Now this particular engine management system is on a 4 cylinder car and all injectors are wired in parallel. So: #1 injector draws .75A #2 injector draws .75A #3 injector draws .75A #4 injector draws .75A
For a total of 3.0A
Now let’s plug that back into Ohm’s law and solve for resistance. R=E/I
R=12/3
R= 4 ohms. is our total circuit resistance.
Unlike like a series circuit each resistor in a parallel circuit gets the same voltage, so there are multiple paths for the current to flow.
Yes, that does help. A lot. So if resistors were in series, it’s like the first bucket with a hole drains into a second bucket also having a hole. The flow rate through the first bucket through the second bucket will add up to decrease flow rate. Excellent! I have trouble with abstract concepts unless I can analogize them.
Transformers and pickups work on the same principles - this is a simplified discussion of the basic ideas, so don’t go out and try to build a substation.
A conductor not moving in a magnetic field has no current induced in it. If the conductor moves through the magnetic field, or the magnetic field varies around the conductor, a current will be induced. The inverse is also true - if a current flows through the conductor, it will try to move through the magnetic field (but only while the current is changing). Upon these principles are built generators (where a magnet is rotated within a coil to produce a current) and electric motors (where a current is passed through a coil in a magnetic field to produce motion).
In a transformer, the primary coil and magnetic former is fed with an AC current. This produces a varying magnetic field (the frequency of the magnetic field is the same as the AC frequency in the primary). The secondary is a static coil within a varying magnetic field, so a current is induced in that coil. The output voltage and current depends on the relationship between the number of turns and cross-sectional area and the former - it’s been a while since I did all the maths. Also, the geometry of the former and the coils has an impact on losses, as does Back EMF (where the current flow through the secondary creates a magnetic field in opposition to the primary).
The pickups have a static magnet and a static coil - so no current should be induced. However, the ferromagnetic string vibrates within the magnetic field, and affects the flux through the coil windings. It is this very small change in magnetic field that is converted into the electrical signal that an electric guitar produces.
Nope. The electrons don’t jump from on side to the other, they are attracted/repelled by the field created by the electrons on the other side. As an electronic engineer you think of capacitors as components either (1) Storing charge (2) Blocking DC and passing AC. (Here we go with the simplifications) A capacitor can’t pass DC because there is no path for the electrons to flow continously, but if the voltage at one plate is varied the other side will be dragged up/down until it reaches the same voltage. If the voltage is always changing (AC) then the current/signal passes through the capacitor. The impedance (AC resisance) decreases with higher signal frequency. The impedance drops for parallel capacitors because you are increasing the overall plate area.
Inductors (coils) are the same but the other way round
The ground is not an operative part of the circuit.
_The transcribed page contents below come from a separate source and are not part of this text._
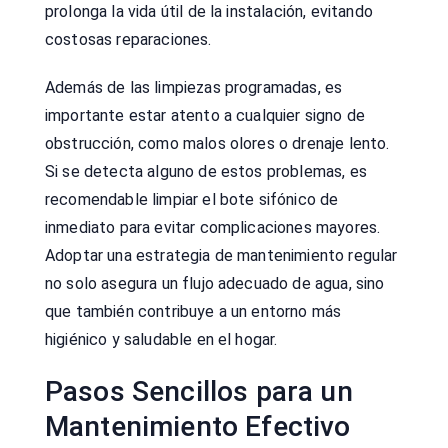
prolonga la vida útil de la instalación, evitando
costosas reparaciones.
Además de las limpiezas programadas, es
importante estar atento a cualquier signo de
obstrucción, como malos olores o drenaje lento.
Si se detecta alguno de estos problemas, es
recomendable limpiar el bote sifónico de
inmediato para evitar complicaciones mayores.
Adoptar una estrategia de mantenimiento regular
no solo asegura un flujo adecuado de agua, sino
que también contribuye a un entorno más
higiénico y saludable en el hogar.
Pasos Sencillos para un
Mantenimiento Efectivo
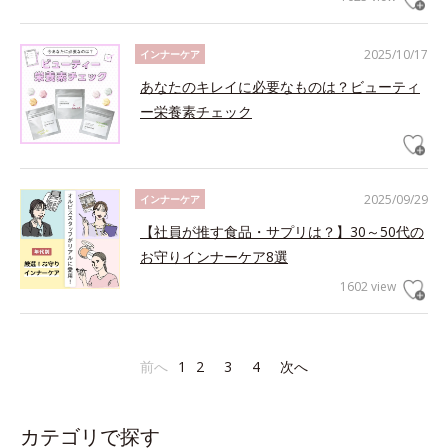
2025/10/17
インナーケア
あなたのキレイに必要なものは？ビューティ
ー栄養素チェック
2025/09/29
インナーケア
【社員が推す食品・サプリは？】30～50代の
お守りインナーケア8選
1602 view
前へ
1
2
3
4
次へ
カテゴリで探す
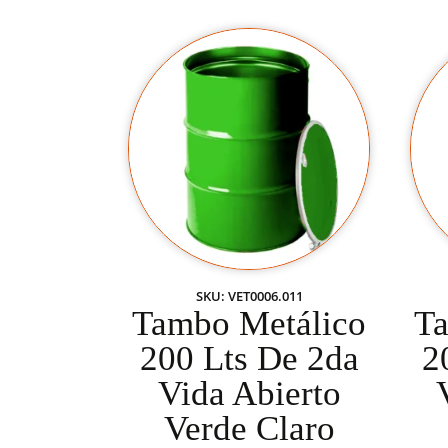
SKU: VET0006.011
Tambo Metálico
Ta
200 Lts De 2da
2
Vida Abierto
Verde Claro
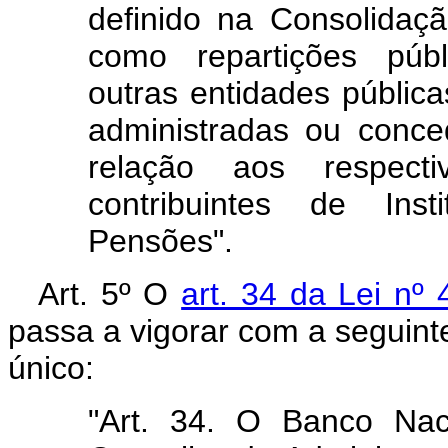
definido na Consolidaç
como repartições públ
outras entidades públic
administradas ou conce
relação aos respect
contribuintes de Ins
Pensões".
Art. 5º O
art. 34 da Lei nº
passa a vigorar com a seguint
único:
"Art. 34. O Banco Nac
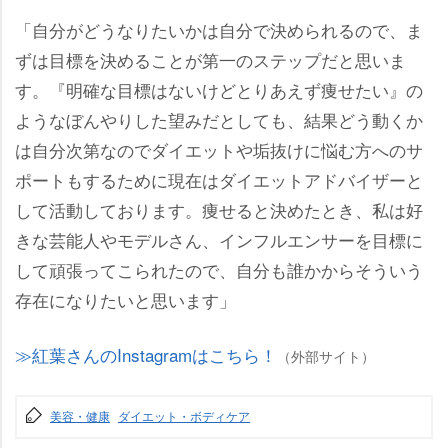
「自分がどうなりたいかは自分で決められるので、ま
ずは目標を決めることが第一のステップだと思いま
す。『明確な目標はないけどとりあえず痩せたい』の
ようなぼんやりした望みだとしても、結果どう動くか
は自分次第なのでダイエットや垢抜けに悩む方へのサ
ポートもするために現在はダイエットアドバイザーと
して活動しております。痩せると決めたとき、私は好
きな芸能人やモデルさん、インフルエンサーを目標に
して頑張ってこられたので、自分も誰かからそういう
存在になりたいと思います」
紅葉さんのInstagramはこちら！
（外部サイト）
美容・健康
ダイエット・ボディケア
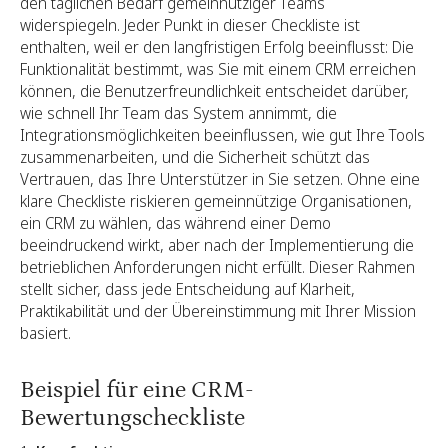
den täglichen Bedarf gemeinnütziger Teams
widerspiegeln. Jeder Punkt in dieser Checkliste ist
enthalten, weil er den langfristigen Erfolg beeinflusst: Die
Funktionalität bestimmt, was Sie mit einem CRM erreichen
können, die Benutzerfreundlichkeit entscheidet darüber,
wie schnell Ihr Team das System annimmt, die
Integrationsmöglichkeiten beeinflussen, wie gut Ihre Tools
zusammenarbeiten, und die Sicherheit schützt das
Vertrauen, das Ihre Unterstützer in Sie setzen. Ohne eine
klare Checkliste riskieren gemeinnützige Organisationen,
ein CRM zu wählen, das während einer Demo
beeindruckend wirkt, aber nach der Implementierung die
betrieblichen Anforderungen nicht erfüllt. Dieser Rahmen
stellt sicher, dass jede Entscheidung auf Klarheit,
Praktikabilität und der Übereinstimmung mit Ihrer Mission
basiert.
Beispiel für eine CRM-
Bewertungscheckliste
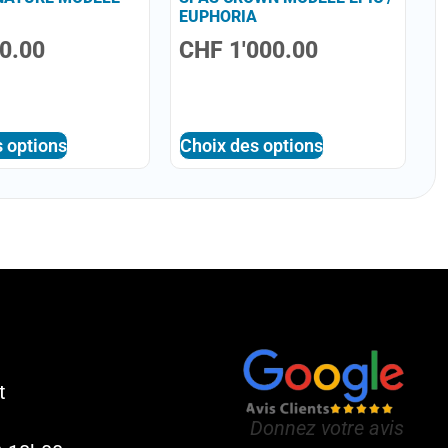
EUPHORIA
0.00
CHF
1'000.00
 options
Choix des options
t
Donnez votre avis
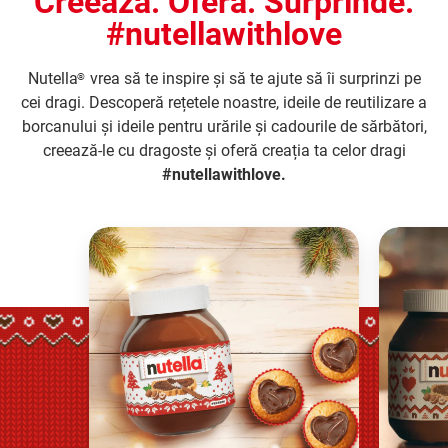
Creează. Oferă. Surprinde.
#nutellawithlove
Nutella
vrea să te inspire și să te ajute să îi surprinzi pe
®
cei dragi. Descoperă rețetele noastre, ideile de reutilizare a
borcanului și ideile pentru urările și cadourile de sărbători,
creează-le cu dragoste și oferă creația ta celor dragi
#nutellawithlove.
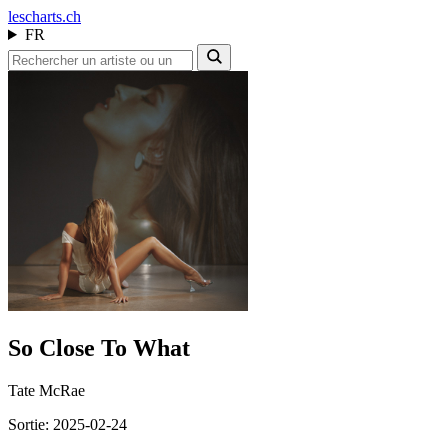
les
charts.ch
FR
So Close To What
Tate McRae
Sortie: 2025-02-24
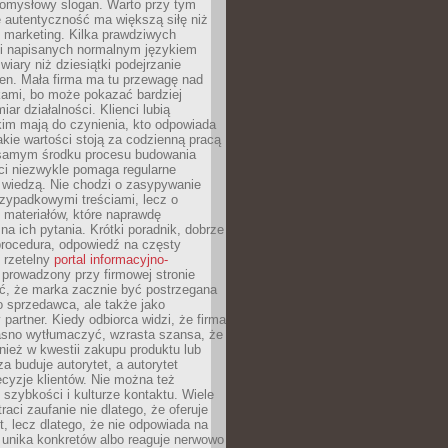
pomysłowy slogan. Warto przy tym
 autentyczność ma większą siłę niż
 marketing. Kilka prawdziwych
i napisanych normalnym językiem
wiary niż dziesiątki podejrzanie
en. Mała firma ma tu przewagę nad
ami, bo może pokazać bardziej
ar działalności. Klienci lubią
kim mają do czynienia, kto odpowiada
jakie wartości stoją za codzienną pracą
samym środku procesu budowania
ci niezwykle pomaga regularne
ę wiedzą. Nie chodzi o zasypywanie
zypadkowymi treściami, lecz o
 materiałów, które naprawdę
na ich pytania. Krótki poradnik, dobrze
procedura, odpowiedź na częsty
 rzetelny
portal informacyjno-
prowadzony przy firmowej stronie
ć, że marka zacznie być postrzegana
ko sprzedawca, ale także jako
partner. Kiedy odbiorca widzi, że firma
jasno wytłumaczyć, wzrasta szansa, że
wnież w kwestii zakupu produktu lub
za buduje autorytet, a autorytet
cyzje klientów. Nie można też
szybkości i kulturze kontaktu. Wiele
raci zaufanie nie dlatego, że oferuje
t, lecz dlatego, że nie odpowiada na
 unika konkretów albo reaguje nerwowo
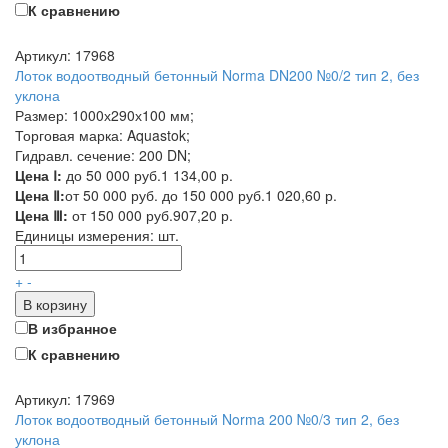
К сравнению
Артикул: 17968
Лоток водоотводный бетонный Norma DN200 №0/2 тип 2, без
уклона
Размер: 1000х290х100 мм;
Торговая марка: Aquastok;
Гидравл. сечение: 200 DN;
Цена Ⅰ:
до 50 000 руб.
1 134,00 р.
Цена Ⅱ:
от 50 000 руб. до 150 000 руб.
1 020,60 р.
Цена Ⅲ:
от 150 000 руб.
907,20 р.
Единицы измерения:
шт.
+
-
В корзину
В избранное
К сравнению
Артикул: 17969
Лоток водоотводный бетонный Norma 200 №0/3 тип 2, без
уклона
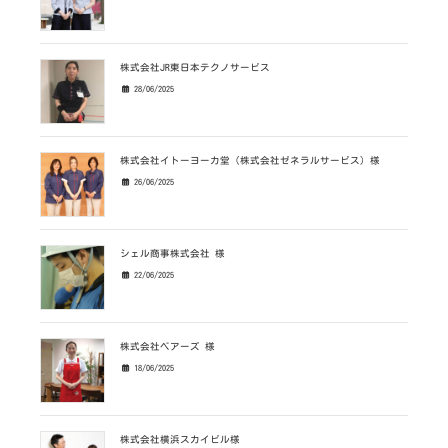
株式会社JR東日本テクノサービス
28/06/2025
株式会社イトーヨーカ堂（株式会社ゼネラルサービス）様
26/06/2025
シェル商事株式会社 様
22/06/2025
株式会社ベアーズ 様
18/06/2025
株式会社横浜スカイビル様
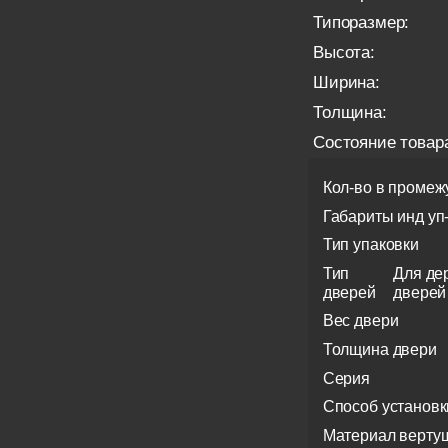
Типоразмер:
Высота:
Ширина:
Толщина:
Состояние товар
Кол-во в промеж
Габариты инд уп
Тип упаковки
Тип
Для де
дверей
дверей
Вес двери
Толщина двери
Серия
Способ установк
Материал верту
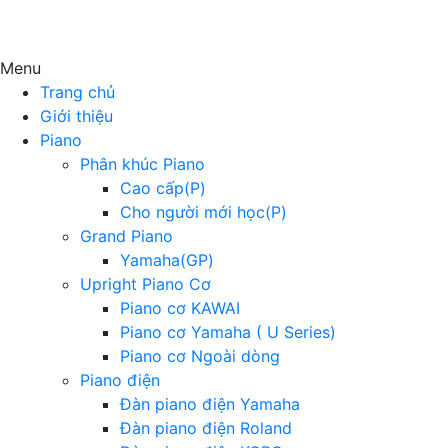
Menu
Trang chủ
Giới thiệu
Piano
Phân khúc Piano
Cao cấp(P)
Cho người mới học(P)
Grand Piano
Yamaha(GP)
Upright Piano Cơ
Piano cơ KAWAI
Piano cơ Yamaha ( U Series)
Piano cơ Ngoài dòng
Piano điện
Đàn piano điện Yamaha
Đàn piano điện Roland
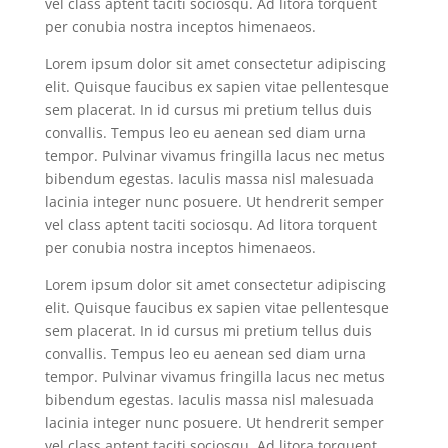
vel class aptent taciti sociosqu. Ad litora torquent
per conubia nostra inceptos himenaeos.
Lorem ipsum dolor sit amet consectetur adipiscing
elit. Quisque faucibus ex sapien vitae pellentesque
sem placerat. In id cursus mi pretium tellus duis
convallis. Tempus leo eu aenean sed diam urna
tempor. Pulvinar vivamus fringilla lacus nec metus
bibendum egestas. Iaculis massa nisl malesuada
lacinia integer nunc posuere. Ut hendrerit semper
vel class aptent taciti sociosqu. Ad litora torquent
per conubia nostra inceptos himenaeos.
Lorem ipsum dolor sit amet consectetur adipiscing
elit. Quisque faucibus ex sapien vitae pellentesque
sem placerat. In id cursus mi pretium tellus duis
convallis. Tempus leo eu aenean sed diam urna
tempor. Pulvinar vivamus fringilla lacus nec metus
bibendum egestas. Iaculis massa nisl malesuada
lacinia integer nunc posuere. Ut hendrerit semper
vel class aptent taciti sociosqu. Ad litora torquent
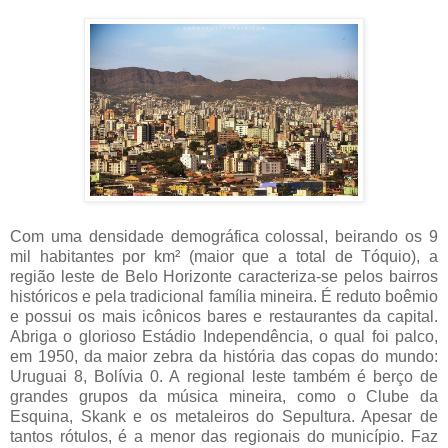
Com uma densidade demográfica colossal, beirando os 9
mil habitantes por km² (maior que a total de Tóquio), a
região leste de Belo Horizonte caracteriza-se pelos bairros
históricos e pela tradicional família mineira. É reduto boêmio
e possui os mais icônicos bares e restaurantes da capital.
Abriga o glorioso Estádio Independência, o qual foi palco,
em 1950, da maior zebra da história das copas do mundo:
Uruguai 8, Bolívia 0. A regional leste também é berço de
grandes grupos da música mineira, como o Clube da
Esquina, Skank e os metaleiros do Sepultura. Apesar de
tantos rótulos, é a menor das regionais do município. Faz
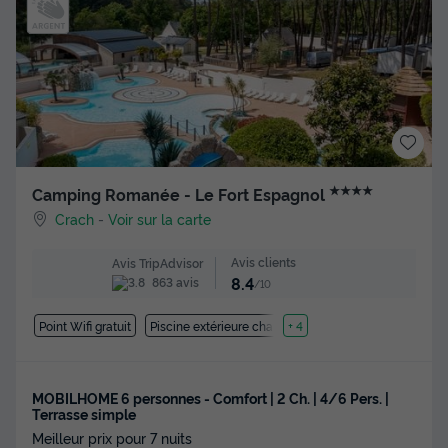
★★★★
Camping Romanée - Le Fort Espagnol
Crach
-
Voir sur la carte
Avis clients
Avis TripAdvisor
8.4
863 avis
/10
Point Wifi gratuit
Piscine extérieure chauffée
+ 4
MOBILHOME 6 personnes - Comfort | 2 Ch. | 4/6 Pers. |
Terrasse simple
Meilleur prix pour 7 nuits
It’s a separate path to Earth provided for safety; it only carries current when there is a fault such as a hot wire contacting the grounded chassis. It can also be used for mitigation of EMI (electromagnetic interference): for example, by grounding a metal enclosure around the circuit, noise signals will preferentially go to ground, rather than into or out of your circuit. Both the neutral and the ground eventually go to Earth via a ground rod connected to your load center, but they are kept separate until then. the neutral carries current, and may have significant voltage present on them. The safety ground does not carry current and is, or should be, always at zero volts.
I’m not actually designing an amp from scratch. I bought a kit. You don’t really need to know much to assemble the kit, I’m just curious. As to it being time consuming, that’s the idea. Thanks for all the responses so far!